Menurut Dosen Fakultas Tarbiyah dan Keguruan UIN Sunan Gunung Djati Bandung Dadan F Ramdhan, aspek emosional anak menjadi hal yang dikhawatirkan selama PJJ.

“Kalau di sekolah atau di kampus mereka bisa terkontrol dari segi kedisiplinan. Khusus anak-anak usia sekolah dasar yang perlu pemantauan lebih ketat dari segi perkembangan psikologis. Khawatir kalau ini ke depan dijadikan satu-satunya tool (alat) untuk pembelajaran jarak jauh mungkin dari penguasaan materi mereka pintar. Tetapi dari sosial atau emosional tidak bisa terkendali,” ujar Dadan kepada Jabar Ekspres, Selasa (14/4).

Dadan menjelaskan, bahwa pendidikan tidak hanya dijadikan sarana untuk transfer of knowledge saja yang sebatas penyampaian materi. Namun, pendidikan juga mampu menjadi sarana untuk melatih emosi serta melakukan berbagai pembiasaan kepada peserta didik. Dia juga merasa jika sudah sepatutnya anak mendapatkan hak yang sama baik ketika belajar di sekolah maupun selama proses PJJ berlangsung.

“Kalau menurut aturan seharusnya hak anak untuk belajar selama PJJ bisa terpenuhi layaknya anak belajar di sekolah. Tetapi ada beberapa hal yang tidak bisa demikian, contohnya ketika ada interaksi dengan siswa akan berbeda antara PJJ dan pembelajaran secara real time atau tatap muka. Mungkin 75 persen tercapai dari segi pembelajarannya, transfer of knowledge-nya. Tetapi dengan ralitas sekrang ini, dengan segala keterbatasannya bisa dilaksanakan dari segi kognitifnya,” ungkapnya.

Dadan yang mengampu mata kuliah Perencanaan Pembelajaran, Manajemen Stratejik, Pengelolaan Pendidikan, dan Telaah Kurikulum menilai, PJJ memiliki kelebihan dan kekurangan tersendiri. Menurutnya, kelebihan itu terletak pada guru atau dosen yang mampu terbiasa menjalankan PJJ dengan berbagai media pembelajaran.
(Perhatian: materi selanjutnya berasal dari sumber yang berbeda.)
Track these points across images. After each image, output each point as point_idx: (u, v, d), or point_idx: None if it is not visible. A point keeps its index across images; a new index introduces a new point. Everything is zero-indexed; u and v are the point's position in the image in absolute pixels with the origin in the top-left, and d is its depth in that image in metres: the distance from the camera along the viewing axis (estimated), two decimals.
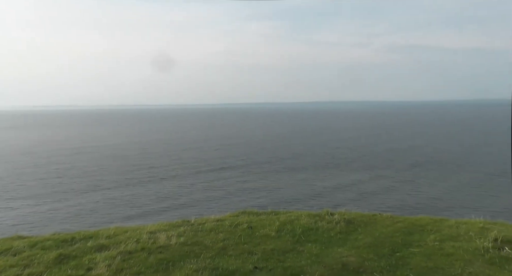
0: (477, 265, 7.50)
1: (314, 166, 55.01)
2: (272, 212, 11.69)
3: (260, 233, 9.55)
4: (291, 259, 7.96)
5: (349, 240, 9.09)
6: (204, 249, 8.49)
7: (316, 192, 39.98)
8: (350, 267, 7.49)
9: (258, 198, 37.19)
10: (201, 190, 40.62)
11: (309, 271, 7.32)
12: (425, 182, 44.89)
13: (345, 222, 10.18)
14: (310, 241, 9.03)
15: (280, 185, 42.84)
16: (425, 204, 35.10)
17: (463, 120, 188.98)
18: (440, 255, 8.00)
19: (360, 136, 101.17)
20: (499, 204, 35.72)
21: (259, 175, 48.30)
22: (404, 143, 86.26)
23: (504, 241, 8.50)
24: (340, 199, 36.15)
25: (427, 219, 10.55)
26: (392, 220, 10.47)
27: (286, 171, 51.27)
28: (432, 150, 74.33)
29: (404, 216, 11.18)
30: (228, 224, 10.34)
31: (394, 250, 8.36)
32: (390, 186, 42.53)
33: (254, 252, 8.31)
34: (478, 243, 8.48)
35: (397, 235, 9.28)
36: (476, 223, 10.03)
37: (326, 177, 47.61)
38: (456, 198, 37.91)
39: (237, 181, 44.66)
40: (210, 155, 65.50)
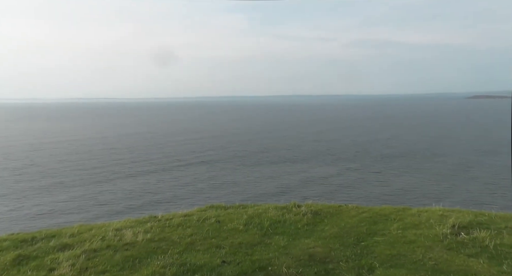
0: (437, 250, 7.82)
1: (283, 160, 55.51)
2: (240, 205, 11.69)
3: (228, 227, 9.54)
4: (258, 252, 7.99)
5: (315, 231, 9.22)
6: (172, 245, 8.40)
7: (284, 185, 40.42)
8: (316, 258, 7.61)
9: (226, 192, 37.20)
10: (169, 185, 40.18)
11: (276, 263, 7.39)
12: (391, 173, 46.29)
13: (312, 214, 10.32)
14: (278, 233, 9.10)
15: (248, 179, 42.99)
16: (389, 195, 36.23)
17: (428, 113, 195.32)
18: (403, 243, 8.27)
19: (329, 130, 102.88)
20: (457, 193, 37.39)
21: (228, 170, 48.27)
22: (372, 135, 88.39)
23: (461, 227, 8.92)
24: (307, 191, 36.72)
25: (390, 208, 10.85)
26: (357, 210, 10.70)
27: (254, 165, 51.46)
28: (399, 142, 76.64)
29: (369, 206, 11.45)
30: (195, 218, 10.25)
31: (359, 239, 8.57)
32: (356, 178, 43.57)
33: (222, 246, 8.30)
34: (437, 230, 8.83)
35: (362, 224, 9.50)
36: (436, 211, 10.42)
37: (295, 170, 48.17)
38: (419, 188, 39.31)
39: (205, 176, 44.46)
40: (178, 150, 64.80)
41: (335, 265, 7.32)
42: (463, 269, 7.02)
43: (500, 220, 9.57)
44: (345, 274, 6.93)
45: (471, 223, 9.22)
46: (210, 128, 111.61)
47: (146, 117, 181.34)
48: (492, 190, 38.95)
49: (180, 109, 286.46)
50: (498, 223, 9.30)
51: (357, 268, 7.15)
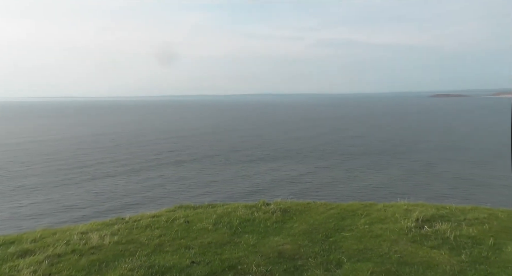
0: (402, 243, 8.07)
1: (251, 159, 55.65)
2: (209, 205, 11.60)
3: (197, 227, 9.45)
4: (228, 251, 7.97)
5: (285, 228, 9.29)
6: (140, 247, 8.23)
7: (253, 183, 40.54)
8: (286, 255, 7.67)
9: (196, 192, 36.93)
10: (137, 186, 39.46)
11: (246, 261, 7.39)
12: (358, 170, 47.33)
13: (281, 211, 10.38)
14: (247, 232, 9.10)
15: (217, 178, 42.83)
16: (357, 191, 37.06)
17: (393, 111, 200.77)
18: (370, 237, 8.48)
19: (295, 129, 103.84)
20: (421, 188, 38.78)
21: (196, 169, 47.90)
22: (339, 134, 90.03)
23: (424, 220, 9.25)
24: (276, 190, 37.00)
25: (358, 204, 11.07)
26: (325, 207, 10.85)
27: (223, 164, 51.34)
28: (365, 140, 78.42)
29: (337, 202, 11.64)
30: (164, 219, 10.10)
31: (328, 235, 8.71)
32: (325, 176, 44.28)
33: (191, 247, 8.22)
34: (402, 224, 9.10)
35: (330, 221, 9.65)
36: (401, 206, 10.72)
37: (263, 169, 48.38)
38: (385, 184, 40.44)
39: (174, 176, 43.95)
40: (146, 150, 63.66)
41: (304, 261, 7.40)
42: (426, 260, 7.28)
43: (459, 212, 9.97)
44: (314, 270, 7.02)
45: (434, 216, 9.56)
46: (176, 128, 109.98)
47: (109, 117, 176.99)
48: (453, 184, 40.62)
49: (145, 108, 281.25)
50: (458, 215, 9.69)
51: (325, 264, 7.26)
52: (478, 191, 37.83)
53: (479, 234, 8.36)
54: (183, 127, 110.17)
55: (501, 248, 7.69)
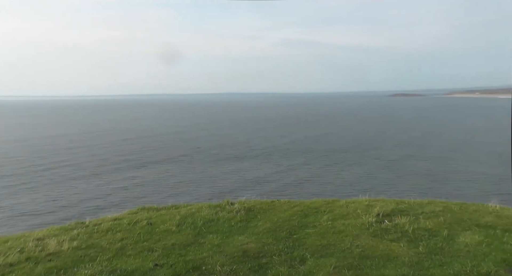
0: (363, 238, 8.30)
1: (215, 158, 55.42)
2: (172, 206, 11.44)
3: (160, 229, 9.29)
4: (192, 252, 7.89)
5: (249, 227, 9.31)
6: (101, 252, 7.99)
7: (217, 183, 40.41)
8: (250, 253, 7.69)
9: (159, 193, 36.34)
10: (96, 189, 38.34)
11: (210, 262, 7.35)
12: (321, 168, 48.18)
13: (245, 211, 10.39)
14: (211, 232, 9.05)
15: (180, 179, 42.36)
16: (320, 188, 37.72)
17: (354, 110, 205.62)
18: (332, 233, 8.65)
19: (260, 128, 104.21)
20: (382, 183, 40.03)
21: (158, 170, 47.14)
22: (301, 133, 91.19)
23: (384, 215, 9.56)
24: (240, 189, 37.05)
25: (321, 201, 11.27)
26: (289, 204, 10.97)
27: (187, 165, 50.81)
28: (327, 138, 79.92)
29: (301, 200, 11.79)
30: (126, 222, 9.86)
31: (292, 232, 8.81)
32: (288, 174, 44.75)
33: (155, 249, 8.07)
34: (364, 219, 9.36)
35: (294, 218, 9.77)
36: (362, 202, 11.01)
37: (228, 168, 48.31)
38: (348, 181, 41.43)
39: (136, 178, 43.05)
40: (107, 152, 61.90)
41: (268, 259, 7.45)
42: (386, 253, 7.53)
43: (417, 206, 10.37)
44: (278, 267, 7.08)
45: (394, 211, 9.88)
46: (137, 128, 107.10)
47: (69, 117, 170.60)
48: (412, 180, 42.20)
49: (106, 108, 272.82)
50: (416, 209, 10.07)
51: (289, 261, 7.34)
52: (434, 186, 39.51)
53: (435, 226, 8.74)
54: (144, 128, 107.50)
55: (454, 238, 8.09)
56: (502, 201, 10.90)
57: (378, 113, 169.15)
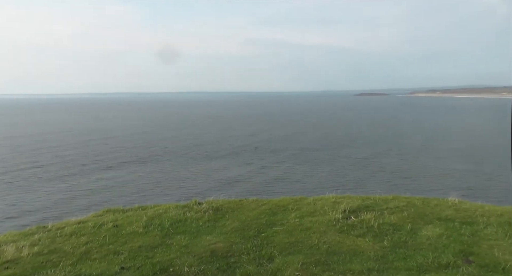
0: (330, 234, 8.44)
1: (183, 158, 54.87)
2: (139, 207, 11.25)
3: (126, 231, 9.11)
4: (159, 253, 7.79)
5: (217, 227, 9.28)
6: (64, 256, 7.73)
7: (186, 183, 40.01)
8: (218, 253, 7.67)
9: (125, 195, 35.60)
10: (58, 191, 37.09)
11: (178, 263, 7.28)
12: (289, 167, 48.60)
13: (213, 210, 10.35)
14: (179, 232, 8.96)
15: (148, 179, 41.67)
16: (288, 187, 38.04)
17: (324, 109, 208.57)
18: (300, 230, 8.75)
19: (228, 127, 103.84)
20: (349, 180, 40.86)
21: (124, 171, 46.15)
22: (271, 132, 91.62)
23: (351, 211, 9.76)
24: (209, 189, 36.84)
25: (288, 199, 11.36)
26: (257, 203, 11.00)
27: (154, 164, 50.03)
28: (295, 137, 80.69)
29: (269, 198, 11.84)
30: (91, 225, 9.61)
31: (260, 231, 8.85)
32: (257, 172, 44.88)
33: (121, 252, 7.91)
34: (331, 216, 9.52)
35: (262, 216, 9.81)
36: (329, 199, 11.19)
37: (196, 168, 47.94)
38: (315, 179, 41.99)
39: (101, 179, 41.96)
40: (71, 153, 59.90)
41: (236, 258, 7.46)
42: (353, 248, 7.70)
43: (382, 202, 10.64)
44: (246, 266, 7.10)
45: (359, 207, 10.10)
46: (103, 128, 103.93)
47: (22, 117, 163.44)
48: (377, 177, 43.28)
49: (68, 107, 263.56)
50: (380, 205, 10.33)
51: (257, 259, 7.37)
52: (399, 182, 40.71)
53: (399, 221, 9.01)
54: (110, 128, 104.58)
55: (417, 232, 8.38)
56: (460, 195, 11.35)
57: (345, 113, 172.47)
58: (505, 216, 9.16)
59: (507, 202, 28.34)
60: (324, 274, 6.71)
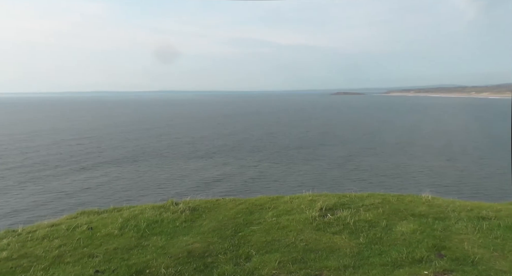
0: (307, 232, 8.49)
1: (158, 158, 54.33)
2: (114, 209, 11.03)
3: (101, 233, 8.92)
4: (135, 255, 7.66)
5: (194, 227, 9.20)
6: (35, 261, 7.50)
7: (161, 183, 39.64)
8: (195, 253, 7.61)
9: (100, 196, 34.99)
10: (30, 194, 36.12)
11: (154, 264, 7.18)
12: (266, 166, 48.74)
13: (190, 210, 10.24)
14: (155, 233, 8.84)
15: (123, 181, 41.06)
16: (265, 186, 38.20)
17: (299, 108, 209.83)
18: (277, 229, 8.76)
19: (203, 127, 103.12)
20: (326, 179, 41.30)
21: (97, 172, 45.35)
22: (248, 131, 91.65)
23: (327, 209, 9.83)
24: (185, 189, 36.61)
25: (265, 198, 11.35)
26: (234, 202, 10.96)
27: (129, 165, 49.32)
28: (274, 137, 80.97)
29: (246, 198, 11.81)
30: (64, 228, 9.35)
31: (237, 230, 8.82)
32: (233, 172, 44.87)
33: (95, 255, 7.74)
34: (307, 214, 9.56)
35: (239, 216, 9.77)
36: (306, 197, 11.23)
37: (171, 167, 47.56)
38: (292, 178, 42.27)
39: (75, 181, 41.09)
40: (42, 155, 58.35)
41: (214, 258, 7.42)
42: (329, 245, 7.77)
43: (358, 199, 10.77)
44: (224, 265, 7.07)
45: (336, 204, 10.19)
46: (75, 128, 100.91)
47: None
48: (353, 175, 43.95)
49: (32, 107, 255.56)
50: (356, 202, 10.46)
51: (235, 258, 7.35)
52: (374, 180, 41.46)
53: (374, 218, 9.14)
54: (83, 128, 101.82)
55: (392, 228, 8.53)
56: (433, 191, 11.63)
57: (322, 112, 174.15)
58: (475, 210, 9.44)
59: (477, 197, 29.33)
60: (301, 271, 6.75)
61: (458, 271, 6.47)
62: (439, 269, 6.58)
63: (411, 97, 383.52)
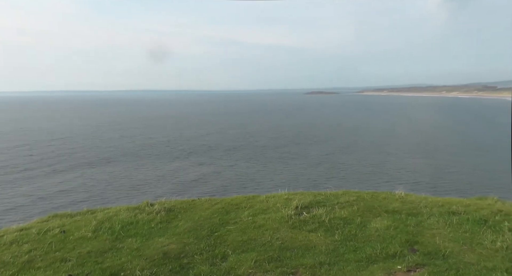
0: (283, 231, 8.54)
1: (131, 158, 53.58)
2: (88, 211, 10.79)
3: (74, 236, 8.70)
4: (110, 258, 7.51)
5: (169, 228, 9.10)
6: (3, 267, 7.23)
7: (135, 184, 39.08)
8: (171, 255, 7.53)
9: (73, 198, 34.19)
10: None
11: (129, 267, 7.06)
12: (242, 165, 48.71)
13: (166, 211, 10.12)
14: (130, 235, 8.69)
15: (95, 182, 40.26)
16: (242, 185, 38.19)
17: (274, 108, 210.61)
18: (253, 228, 8.78)
19: (181, 127, 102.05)
20: (302, 178, 41.63)
21: (70, 174, 44.28)
22: (223, 131, 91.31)
23: (303, 207, 9.91)
24: (160, 189, 36.24)
25: (241, 197, 11.35)
26: (210, 202, 10.90)
27: (103, 166, 48.38)
28: (250, 136, 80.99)
29: (222, 197, 11.77)
30: (35, 232, 9.06)
31: (213, 230, 8.78)
32: (209, 172, 44.67)
33: (68, 259, 7.54)
34: (283, 212, 9.61)
35: (215, 216, 9.74)
36: (282, 196, 11.28)
37: (146, 168, 46.95)
38: (268, 177, 42.43)
39: (46, 183, 39.98)
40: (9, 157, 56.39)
41: (189, 259, 7.37)
42: (305, 243, 7.84)
43: (333, 197, 10.89)
44: (200, 266, 7.03)
45: (311, 202, 10.28)
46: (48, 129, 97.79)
47: None
48: (329, 173, 44.48)
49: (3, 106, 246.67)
50: (332, 200, 10.58)
51: (211, 259, 7.33)
52: (349, 177, 42.08)
53: (349, 215, 9.28)
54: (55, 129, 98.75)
55: (366, 225, 8.69)
56: (406, 188, 11.90)
57: (297, 111, 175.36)
58: (446, 206, 9.73)
59: (448, 193, 30.20)
60: (277, 270, 6.79)
61: (430, 265, 6.65)
62: (412, 264, 6.74)
63: (385, 97, 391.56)
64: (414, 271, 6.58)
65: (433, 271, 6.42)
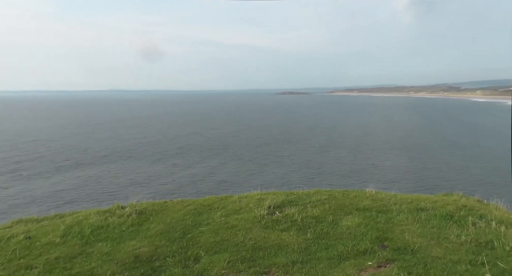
0: (255, 231, 8.54)
1: (104, 160, 52.38)
2: (56, 215, 10.46)
3: (41, 242, 8.38)
4: (79, 264, 7.29)
5: (141, 231, 8.94)
6: None
7: (105, 187, 38.25)
8: (143, 258, 7.40)
9: (39, 202, 33.09)
10: None
11: (99, 272, 6.89)
12: (215, 166, 48.50)
13: (137, 214, 9.93)
14: (101, 239, 8.47)
15: (63, 185, 39.14)
16: (214, 186, 38.03)
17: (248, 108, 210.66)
18: (226, 229, 8.74)
19: (153, 127, 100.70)
20: (274, 177, 41.85)
21: (37, 177, 42.84)
22: (195, 131, 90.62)
23: (275, 206, 9.95)
24: (132, 192, 35.60)
25: (214, 198, 11.27)
26: (182, 204, 10.78)
27: (72, 169, 47.08)
28: (222, 136, 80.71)
29: (194, 199, 11.66)
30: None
31: (185, 232, 8.69)
32: (182, 173, 44.24)
33: (34, 266, 7.25)
34: (256, 212, 9.61)
35: (188, 217, 9.63)
36: (254, 196, 11.28)
37: (117, 170, 46.03)
38: (241, 177, 42.42)
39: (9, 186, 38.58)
40: None
41: (161, 262, 7.26)
42: (277, 243, 7.88)
43: (305, 196, 10.98)
44: (172, 268, 6.95)
45: (284, 202, 10.33)
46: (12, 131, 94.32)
47: None
48: (301, 172, 44.90)
49: None
50: (304, 199, 10.67)
51: (183, 261, 7.25)
52: (321, 176, 42.64)
53: (321, 214, 9.39)
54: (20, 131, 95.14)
55: (338, 223, 8.82)
56: (377, 186, 12.15)
57: (270, 111, 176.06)
58: (414, 203, 10.00)
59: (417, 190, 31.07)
60: (250, 270, 6.79)
61: (400, 260, 6.82)
62: (382, 260, 6.89)
63: (355, 97, 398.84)
64: (384, 266, 6.72)
65: (402, 266, 6.58)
“Guru atau dosen yang tidak terbiasa dengan PJJ menjad terbiasa dan mereke mencoba dan mencoba agar bisa melaksanakan kebijakan tersebut. Mereka terus belajar, bagaimana menggunakan zoom, google classroom, dan piranti lainnya atau tool tool yang lain,” tambahnya.